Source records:

— begin —

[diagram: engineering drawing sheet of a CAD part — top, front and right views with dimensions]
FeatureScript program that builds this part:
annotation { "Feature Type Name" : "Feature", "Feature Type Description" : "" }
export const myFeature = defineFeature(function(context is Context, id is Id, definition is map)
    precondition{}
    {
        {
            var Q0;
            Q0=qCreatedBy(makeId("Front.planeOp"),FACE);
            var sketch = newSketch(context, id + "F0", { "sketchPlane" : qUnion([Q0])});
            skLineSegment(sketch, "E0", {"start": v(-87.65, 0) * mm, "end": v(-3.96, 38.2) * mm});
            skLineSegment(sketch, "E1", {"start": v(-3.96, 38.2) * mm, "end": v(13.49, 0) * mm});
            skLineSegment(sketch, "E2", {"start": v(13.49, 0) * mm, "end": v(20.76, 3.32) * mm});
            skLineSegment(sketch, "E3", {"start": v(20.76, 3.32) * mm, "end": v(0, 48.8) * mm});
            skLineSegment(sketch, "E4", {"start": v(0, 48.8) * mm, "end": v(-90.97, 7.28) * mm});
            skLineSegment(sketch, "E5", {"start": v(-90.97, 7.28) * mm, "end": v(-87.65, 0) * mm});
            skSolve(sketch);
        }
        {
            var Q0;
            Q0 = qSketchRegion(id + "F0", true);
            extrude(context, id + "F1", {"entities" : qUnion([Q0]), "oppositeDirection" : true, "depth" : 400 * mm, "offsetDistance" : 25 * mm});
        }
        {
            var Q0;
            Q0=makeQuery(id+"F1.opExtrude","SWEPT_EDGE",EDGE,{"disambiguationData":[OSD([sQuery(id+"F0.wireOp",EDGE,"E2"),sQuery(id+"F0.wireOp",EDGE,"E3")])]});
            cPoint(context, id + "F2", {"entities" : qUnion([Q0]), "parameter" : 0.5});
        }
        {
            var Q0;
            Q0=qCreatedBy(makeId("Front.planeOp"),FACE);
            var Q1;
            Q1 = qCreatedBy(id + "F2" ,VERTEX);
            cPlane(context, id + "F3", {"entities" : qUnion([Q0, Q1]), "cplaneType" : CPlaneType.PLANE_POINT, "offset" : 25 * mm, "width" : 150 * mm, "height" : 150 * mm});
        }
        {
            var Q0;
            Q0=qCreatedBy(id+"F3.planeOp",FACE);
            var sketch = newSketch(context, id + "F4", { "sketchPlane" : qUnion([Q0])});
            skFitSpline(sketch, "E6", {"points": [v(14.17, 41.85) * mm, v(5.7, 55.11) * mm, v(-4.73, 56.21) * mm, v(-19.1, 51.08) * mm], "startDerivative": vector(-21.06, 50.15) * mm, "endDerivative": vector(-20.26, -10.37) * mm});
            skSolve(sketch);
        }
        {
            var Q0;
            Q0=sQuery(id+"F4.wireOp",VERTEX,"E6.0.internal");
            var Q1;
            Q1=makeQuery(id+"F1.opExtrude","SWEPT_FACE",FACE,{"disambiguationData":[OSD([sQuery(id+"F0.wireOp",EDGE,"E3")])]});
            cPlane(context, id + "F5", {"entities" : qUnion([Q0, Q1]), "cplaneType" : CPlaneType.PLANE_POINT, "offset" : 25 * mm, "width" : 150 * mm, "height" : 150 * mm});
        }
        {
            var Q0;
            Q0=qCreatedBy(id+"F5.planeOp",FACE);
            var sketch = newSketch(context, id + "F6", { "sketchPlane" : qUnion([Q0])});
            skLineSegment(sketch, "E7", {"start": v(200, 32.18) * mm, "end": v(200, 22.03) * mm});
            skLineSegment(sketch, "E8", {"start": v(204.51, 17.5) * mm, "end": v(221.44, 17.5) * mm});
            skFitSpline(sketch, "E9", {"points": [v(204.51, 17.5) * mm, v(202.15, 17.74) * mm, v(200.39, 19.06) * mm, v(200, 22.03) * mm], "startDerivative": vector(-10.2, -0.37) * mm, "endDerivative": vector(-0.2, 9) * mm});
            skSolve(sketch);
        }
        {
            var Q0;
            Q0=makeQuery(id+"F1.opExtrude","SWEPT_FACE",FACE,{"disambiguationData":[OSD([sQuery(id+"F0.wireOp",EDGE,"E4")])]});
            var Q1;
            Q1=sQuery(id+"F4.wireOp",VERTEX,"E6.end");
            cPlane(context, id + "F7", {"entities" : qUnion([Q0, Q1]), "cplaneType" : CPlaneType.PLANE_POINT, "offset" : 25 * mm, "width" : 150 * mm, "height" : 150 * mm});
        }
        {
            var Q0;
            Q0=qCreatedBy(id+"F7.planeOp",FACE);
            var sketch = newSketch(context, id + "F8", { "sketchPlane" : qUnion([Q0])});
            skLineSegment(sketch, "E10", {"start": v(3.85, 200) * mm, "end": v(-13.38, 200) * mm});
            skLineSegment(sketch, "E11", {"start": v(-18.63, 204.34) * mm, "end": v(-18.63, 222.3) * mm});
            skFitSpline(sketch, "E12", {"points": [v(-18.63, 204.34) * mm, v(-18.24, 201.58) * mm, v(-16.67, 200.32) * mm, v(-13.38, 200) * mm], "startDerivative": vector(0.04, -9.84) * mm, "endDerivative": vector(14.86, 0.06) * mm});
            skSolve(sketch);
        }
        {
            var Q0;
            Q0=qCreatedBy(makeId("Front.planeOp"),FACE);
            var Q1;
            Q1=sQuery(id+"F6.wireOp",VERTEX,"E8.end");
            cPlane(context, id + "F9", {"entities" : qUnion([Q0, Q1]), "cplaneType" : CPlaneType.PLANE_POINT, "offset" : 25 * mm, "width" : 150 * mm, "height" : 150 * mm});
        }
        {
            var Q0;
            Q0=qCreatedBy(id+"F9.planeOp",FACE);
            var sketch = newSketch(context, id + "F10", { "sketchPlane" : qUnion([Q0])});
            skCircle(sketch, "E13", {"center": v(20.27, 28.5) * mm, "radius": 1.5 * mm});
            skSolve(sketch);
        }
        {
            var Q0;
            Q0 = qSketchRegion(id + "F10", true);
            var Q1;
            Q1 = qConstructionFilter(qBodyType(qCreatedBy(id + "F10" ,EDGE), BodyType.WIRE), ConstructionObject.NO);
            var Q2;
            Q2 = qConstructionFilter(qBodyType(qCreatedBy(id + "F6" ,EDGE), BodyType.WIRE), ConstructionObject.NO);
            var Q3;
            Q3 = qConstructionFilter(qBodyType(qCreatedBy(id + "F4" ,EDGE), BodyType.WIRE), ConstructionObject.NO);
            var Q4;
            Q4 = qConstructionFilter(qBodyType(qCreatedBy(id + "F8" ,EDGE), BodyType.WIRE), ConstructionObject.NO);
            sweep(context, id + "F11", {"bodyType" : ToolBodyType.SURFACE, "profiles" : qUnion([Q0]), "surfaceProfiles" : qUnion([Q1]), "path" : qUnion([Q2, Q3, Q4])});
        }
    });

— end —

### Instructions for the task
Please gather every line in the items above that contains the string "qBodyType". Case counts.

### The result
            Q1 = qConstructionFilter(qBodyType(qCreatedBy(id + "F10" ,EDGE), BodyType.WIRE), ConstructionObject.NO);
            Q2 = qConstructionFilter(qBodyType(qCreatedBy(id + "F6" ,EDGE), BodyType.WIRE), ConstructionObject.NO);
            Q3 = qConstructionFilter(qBodyType(qCreatedBy(id + "F4" ,EDGE), BodyType.WIRE), ConstructionObject.NO);
            Q4 = qConstructionFilter(qBodyType(qCreatedBy(id + "F8" ,EDGE), BodyType.WIRE), ConstructionObject.NO);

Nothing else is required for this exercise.